Crowdsourcing and Scientific Truth
ygslash writes "In an
opinion piece in the New York Times Sunday Review,
Jack Hitt states that comments posted to on-line articles, and elsewhere on line,
have de facto become an important factor
in what is accepted as scientific truth. From the article: 'Any article, journalistic or scientific, that sparks a debate typically winds up looking more like a good manuscript 700 years ago than a magazine piece only 10 years ago. The truth is that every decent article now aspires to become the wiki of its own headline.'"
Is the article author aware of how pervasive astroturfing is in the comments sections? Perhaps if the article is about a subject that no one has a financial or political interest in, comments sections could serve this way. But as soon as someone's got an interest to protect, you can't trust the comments to be anything other than posts made by paid people creating fake personas to do so. Slashdot has had articles about this type of astroturfing before.

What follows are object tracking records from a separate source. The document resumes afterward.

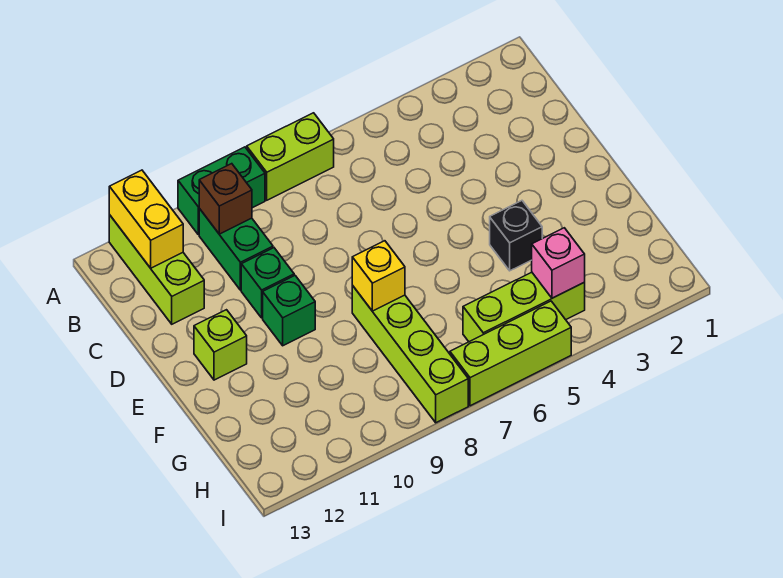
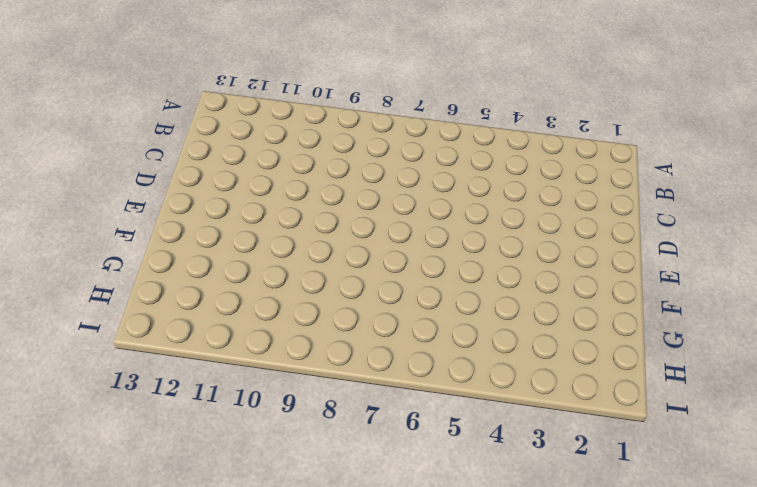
none -> lime brick A7:A8 level 1
none -> green brick A9:A10 level 1
none -> lime brick A12:C12 level 1

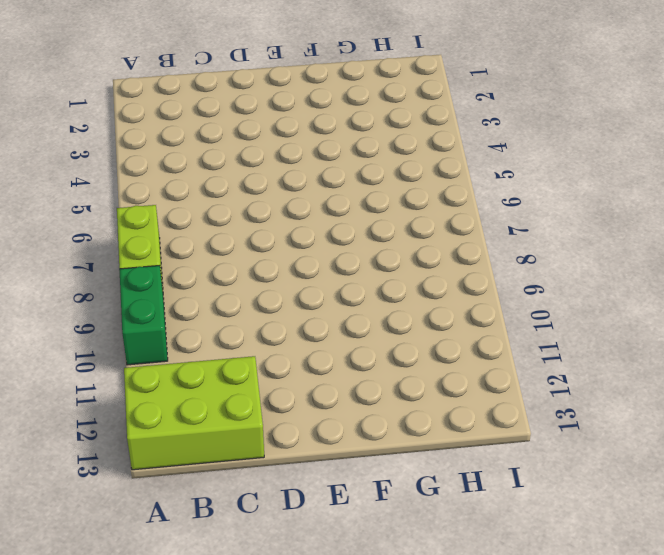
lime brick A12:C13 level 1 -> lime brick A12:C12 level 1
none -> green brick B10:C10 level 1
none -> green brick D10 level 1
none -> green brick E10 level 1

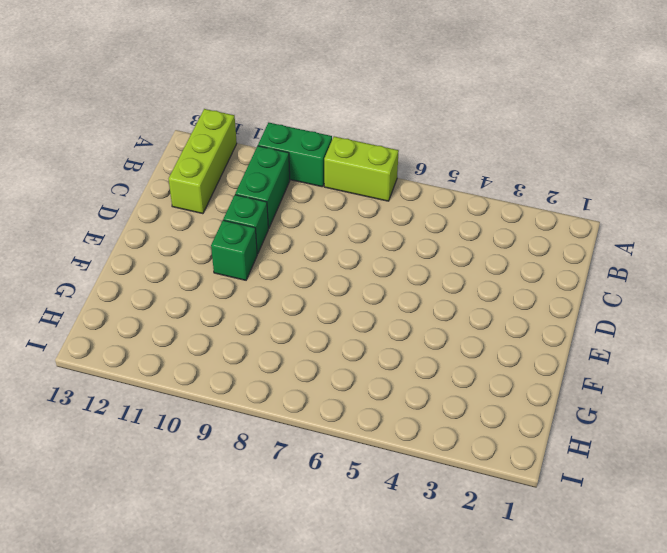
none -> lime brick E12 level 1
none -> black brick F4 level 1
none -> lime brick F8:I8 level 1

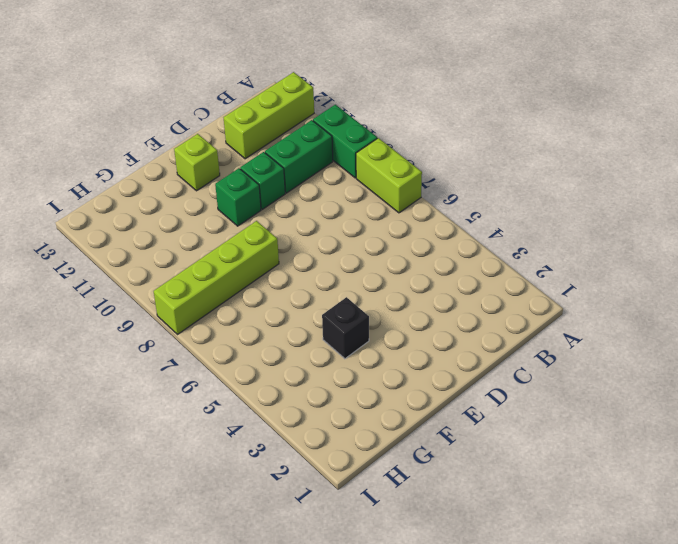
none -> lime brick H4:H6 level 1
none -> lime brick I5:I7 level 1
none -> yellow brick A12:B12 level 2

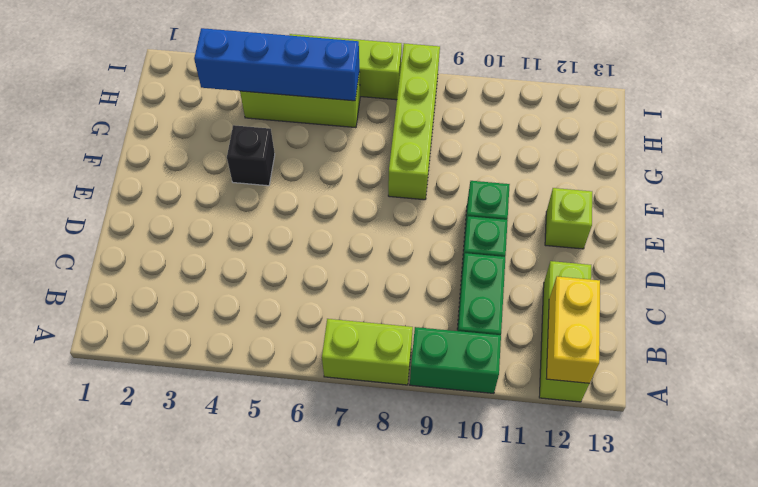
blue brick H3:H6 level 2 -> pink brick H4 level 2
none -> brown brick B10 level 2
none -> yellow brick F8 level 2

Comments are comments. Comments are not journal articles. Comments can be said to be peer reviewed, to some extent, but then again, comments are not journal articles, comments need not follow any specific format for reporting of questions and results, comments are just comments.
I did not RTFA. I second your point. But even if we were to take a more generous view of commenting sections, the problem of noise filtering remains. Comment sections are a perfect example of what Asimov said best :
“Anti-intellectualism has been a constant thread winding its way through our political and cultural life, nurtured by the false notion that democracy means that 'my ignorance is just as good as your knowledge.'”
The amount of effort required to parse through comments to find gems of significant value is enormous. I know that this is that age of the crowd and so on, but there are certain issues on which the opinion of the crowd has on average very little value because of the complexity of the topic and the years of experience required to make informed conclusions. The trade-off between expert opinion and open crowdsourcing varies widely depending on what is the topic under discussion, and the userbase of the particular site. Vaccines and autism on a Californian site, for example.
Entia non sunt multiplicanda praeter necessitatem.